I was still feeling down when I rode to Phillies Phatties around the corner from my apartment for lunch. They have the cheapest prices for single pizza slices in the area. My slice of cheese, slice of mushroom, and can of Pepsi Next (half the sugar of regular Pepsi) was $3.50 all together. Not only that, but they make pretty good pizza, too. The sports theme (and being next-door to Studio LuLoo and two doors down from Leo's Yum Yums) makes them popular with local kids, especially boys. I listened to a couple of boys chatter about the World Cup as I waited for my pizza. I ate outside, on the beautiful new wood benches that line West Clinton where the restaurant and Leo's are. Briefly stopped at Studio LuLoo's (an arts center for kids and families) for pamphlets on volunteering opportunities.

I rode to Dad's next to see if anyone was home to talk to. Jodie was the only one there. She says Dad may be home by late tonight. I told her about the trouble at the library, my idea for a vacation, and how restless I was feeling. I normally spend my summer trying to think of new ideas for getting out of the Acme. As badly as I want another job, I'm out of ideas and tired of trying to come up with new ones that never pan out. I just don't know what to do with myself anymore.

Went back to West Clinton for a much-needed Yum Yum. The kids who were doing some kind of art project at Studio LuLoo's must have finished. A group of them sat in front of Phillies' Phatties. A couple more ordered soft ice cream cones with sprinkles. I enjoyed my small lemon cup and watched their antics, along with a little girl in a ruffled denim sundress trying to eat a soft vanilla ice cream cone without making too much of a mess!

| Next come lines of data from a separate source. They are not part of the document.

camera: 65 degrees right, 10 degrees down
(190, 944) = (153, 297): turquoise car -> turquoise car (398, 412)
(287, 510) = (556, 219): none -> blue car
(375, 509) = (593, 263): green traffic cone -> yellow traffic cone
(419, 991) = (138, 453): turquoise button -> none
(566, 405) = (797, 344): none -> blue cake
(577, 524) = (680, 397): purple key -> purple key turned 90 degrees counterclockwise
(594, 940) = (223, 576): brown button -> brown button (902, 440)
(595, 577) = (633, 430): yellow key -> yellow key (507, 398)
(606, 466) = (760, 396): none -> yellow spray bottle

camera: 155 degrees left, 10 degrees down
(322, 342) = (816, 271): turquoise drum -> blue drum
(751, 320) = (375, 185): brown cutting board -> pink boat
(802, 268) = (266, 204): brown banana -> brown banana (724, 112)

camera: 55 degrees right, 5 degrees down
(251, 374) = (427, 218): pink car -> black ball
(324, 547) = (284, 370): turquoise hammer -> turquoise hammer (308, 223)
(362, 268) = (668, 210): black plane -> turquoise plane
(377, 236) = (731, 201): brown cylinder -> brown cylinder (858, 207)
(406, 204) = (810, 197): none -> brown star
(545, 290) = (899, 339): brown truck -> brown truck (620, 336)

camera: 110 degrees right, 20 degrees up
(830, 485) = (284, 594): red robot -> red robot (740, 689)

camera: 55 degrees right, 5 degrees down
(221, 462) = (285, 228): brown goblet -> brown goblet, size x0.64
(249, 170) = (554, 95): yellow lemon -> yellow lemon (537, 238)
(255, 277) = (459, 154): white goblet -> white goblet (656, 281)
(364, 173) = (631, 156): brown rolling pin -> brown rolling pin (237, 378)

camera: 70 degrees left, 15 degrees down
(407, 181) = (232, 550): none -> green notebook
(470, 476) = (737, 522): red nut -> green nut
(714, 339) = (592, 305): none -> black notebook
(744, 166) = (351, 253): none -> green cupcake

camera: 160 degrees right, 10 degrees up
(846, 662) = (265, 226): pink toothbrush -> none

When I got home, I grabbed one of the books, packed up my laundry, and headed out to the laundromat. Though there was a large family with four noisy kids running all over the place when I arrived, by the time my large load finished, they were gone and the place was empty except for an older couple, Action News, and me.

I thought some baking, given the now cooler and sunnier day, would cheer me up after I put everything away. I made a Blueberry-Pink Lemonade Cake for dessert and a cheese omelet and a salad for dinner while watching more public domain cartoons. Most of the shorts in this round were pretty strange, from a fairy tale-themed public service short on car safety to a Fleischer Brothers one-off where half of a river gets drunk on spilled apple cider. Nothing came anywhere close to the oddness that was "Les Escargots."

Apparently a Cannes-winning French short from the 60s (from the opening credits), this sci-fi/horror-oriented tale has an old man who somehow farms a ball that's held in place by a lady standing on it. He can't get his lettuce to grow...until he discovers his tears do the trick. His lettuce grows to an enormous size...but they attract snails, who eat the lettuce and get huge, too. Suddenly, the snails are moving across the countryside, leveling an entire city in their wake!

Wow. Weird. Very, very weird. The animation was very limited, just sketchy drawings barely moving. It was annoying at times, especially the shot of the farmer pacing that was just the same one of him moving forward two or three times. The drawings were well-done, though, especially the snails' havoc. I wouldn't call this necessary, but it's worth a watch once on YouTube if you're a fan of French animation, darkly comic sci-fi, or Godzilla-style "giant animals flatten everything" stories.